Art often is about/driven by self-expression and I agree that this should be among a young (or even old) artist's driving forces to create. However, it's foolish to think that art and self-expression can exist in a vacuum without an audience and that be totally fulfilling. If you only share your self-expression with yourself, it can feel kind of masturbatory.

It's not satisfying to create art that just collects dust afterwards. Maybe Dada would put on a ballet show for an audience of no one but we should acknowledge that art, from writing to dance including everything in between, almost universally relies upon an audience as much as a creator. What can you really effectively express if you only express it to yourself? Art is a conversation and writing is and wants to be part of that conversation.

I see a lot of the time that "you should write just for you!" and yes you should do that but that aphorism also puts this idea into heads that "you shouldn't want or need an audience to feel good about what you create," which I think falls a little far from the truth. I write great poems that I love but once I write them, I also want to share them with people. And it's natural and understandable to have that desire and feel irritated when the literary structure/canon/environment in which you write is never going to embrace you -- I still write, sure, and I find people to share things with -- it shouldn't ever stop someone from creating -- but tell you what it sure can do is knock the wind out of your sails a little.

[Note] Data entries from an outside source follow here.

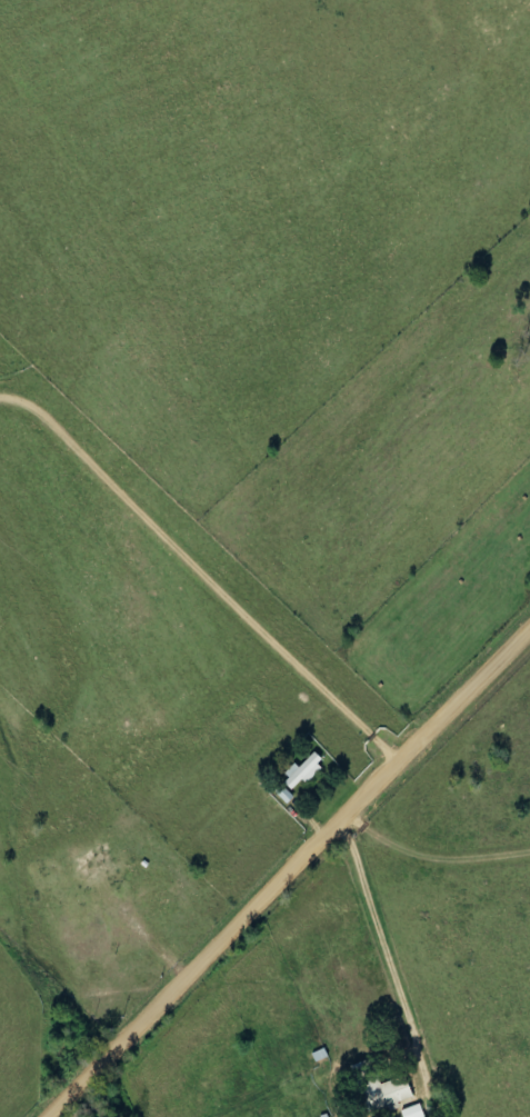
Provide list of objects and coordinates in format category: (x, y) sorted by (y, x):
road: (201, 567)
road: (282, 867)
building: (104, 879)
road: (380, 939)
building: (382, 1088)
building: (415, 1111)

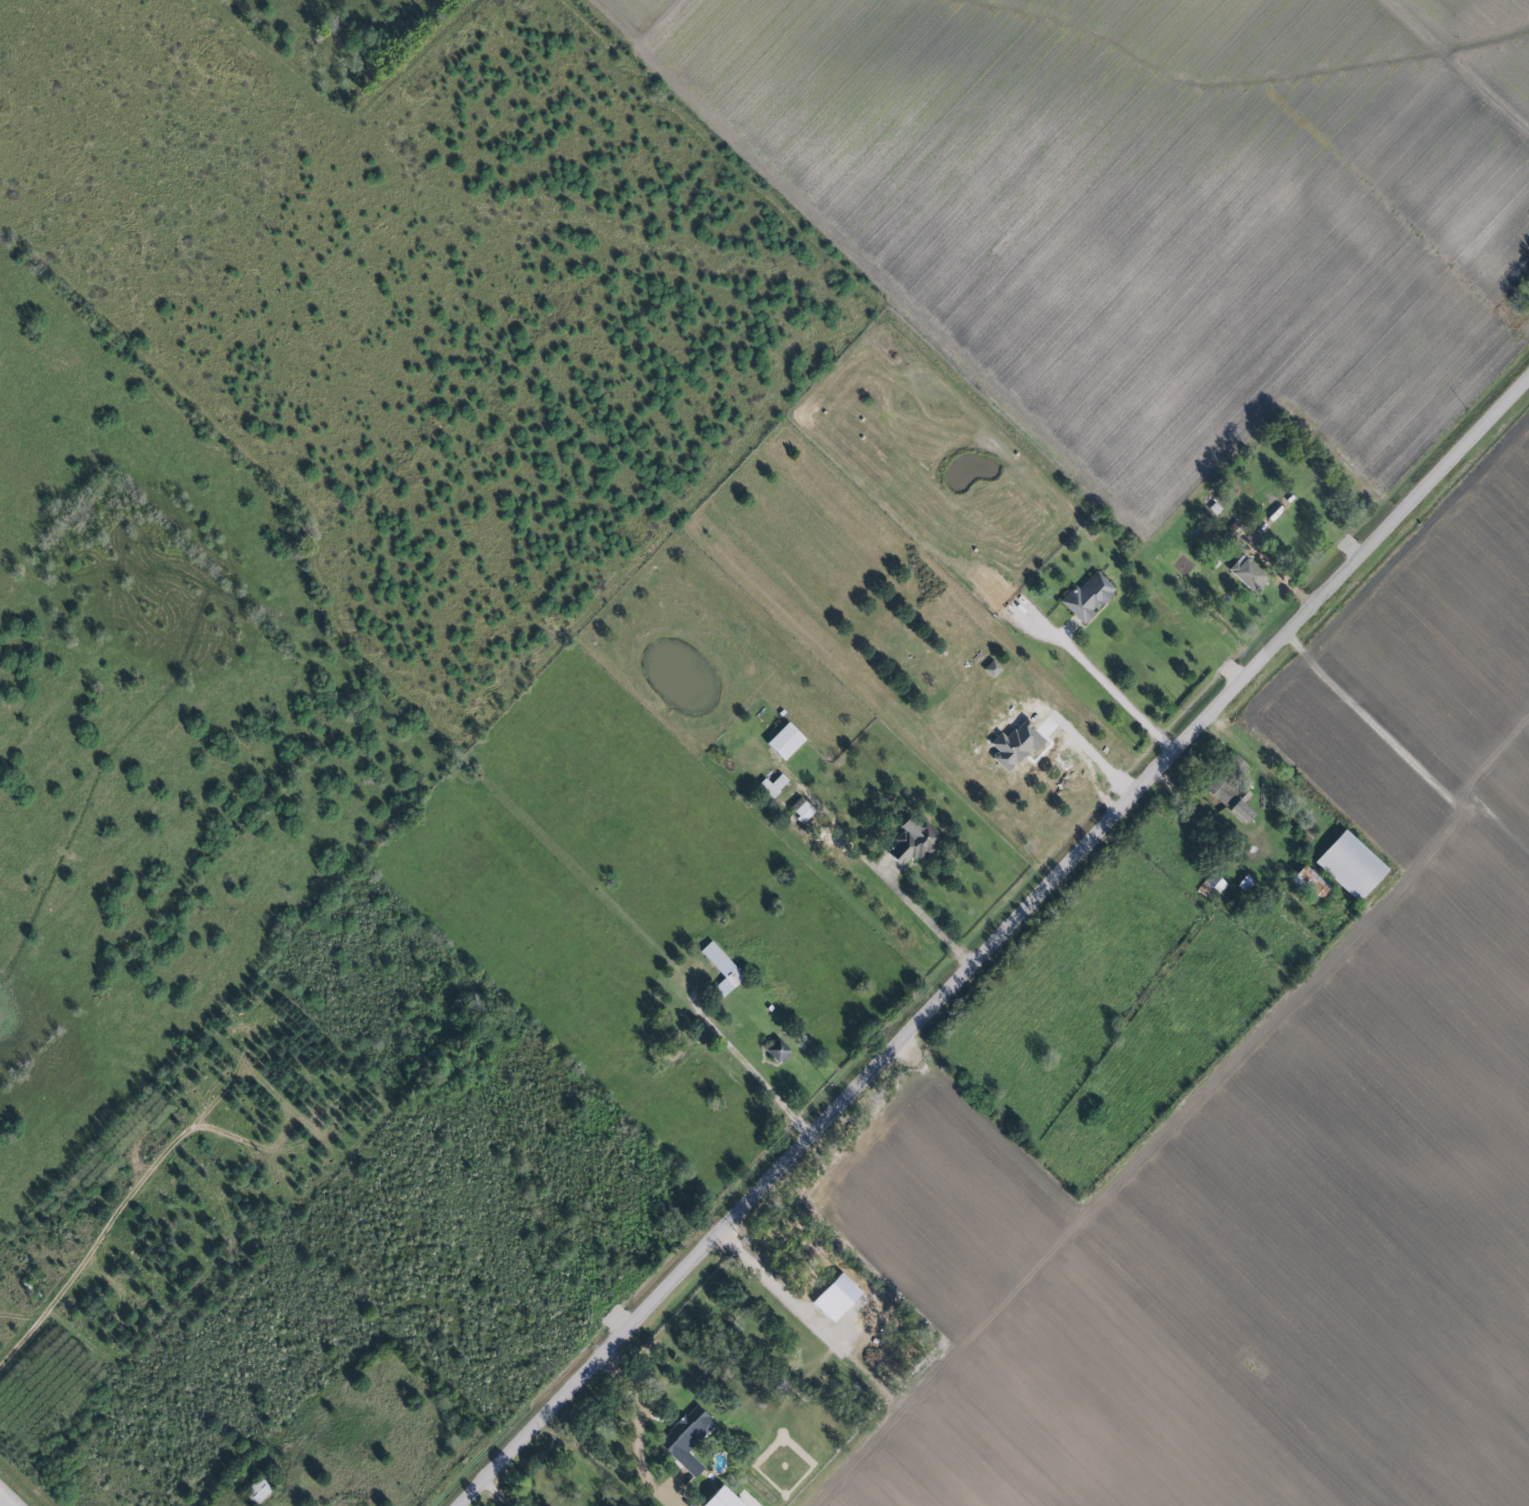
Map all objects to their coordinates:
building: (1246, 575)
building: (1086, 598)
building: (990, 669)
road: (1111, 692)
building: (782, 742)
building: (1013, 745)
road: (1098, 759)
building: (771, 786)
building: (1228, 798)
building: (800, 810)
building: (913, 845)
building: (1348, 866)
building: (1244, 884)
building: (1308, 884)
building: (1210, 886)
road: (930, 920)
road: (992, 942)
building: (720, 969)
building: (776, 1051)
road: (753, 1071)
crop: (1275, 1136)
road: (25, 1335)
road: (634, 1430)
building: (685, 1439)
building: (254, 1492)
road: (498, 1492)
building: (719, 1499)
road: (6, 1500)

user-inactivated  ·  2480 days ago  ·  link  ·  

I agree. Mostly. I think in the case of ArtemusBlank though, who has complained quite a few times about the slam scene this past year, that maybe he oughta try something new for a bit. Maybe rediscover why he fell in love with poetry in the first place. Sometimes you just gotta let go of the world and be you, if even for only a little bit.

cW  ·  2470 days ago  ·  link  ·  

I feel like the best rationale for "writing for the audience that is yourself" is to write that which compels you, in order to make sure you're speaking valuably to all those people more or less identical to yourself (which, statistically speaking, in a world so well populated, is a whole lotta people), and to all of the other types of people engaged in meaningful conversation with those people (which is actually a staggeringly large group of people). None of those people (except yourself) may be in the room with you, or perhaps even in your county. But they are most assuredly out there, in serious numbers. And one is much more likely to have deep, richly nuanced layers of meaning and intensity in expression for that audience than they are for the one that happens to be three tables over at the coffee shop.

Also, if you don't write (at least largely) for yourself, then you will likely have forsaken your inner compass, which probably has a great deal to do with why you started writing in the first place. I'm not going to pretend it's the only guide of value (I've heard Yanni doesn't listen to others' music, so as not to pollute the purity of vision), but ignoring it entirely is, in my opinion, a hollow and baffling experience.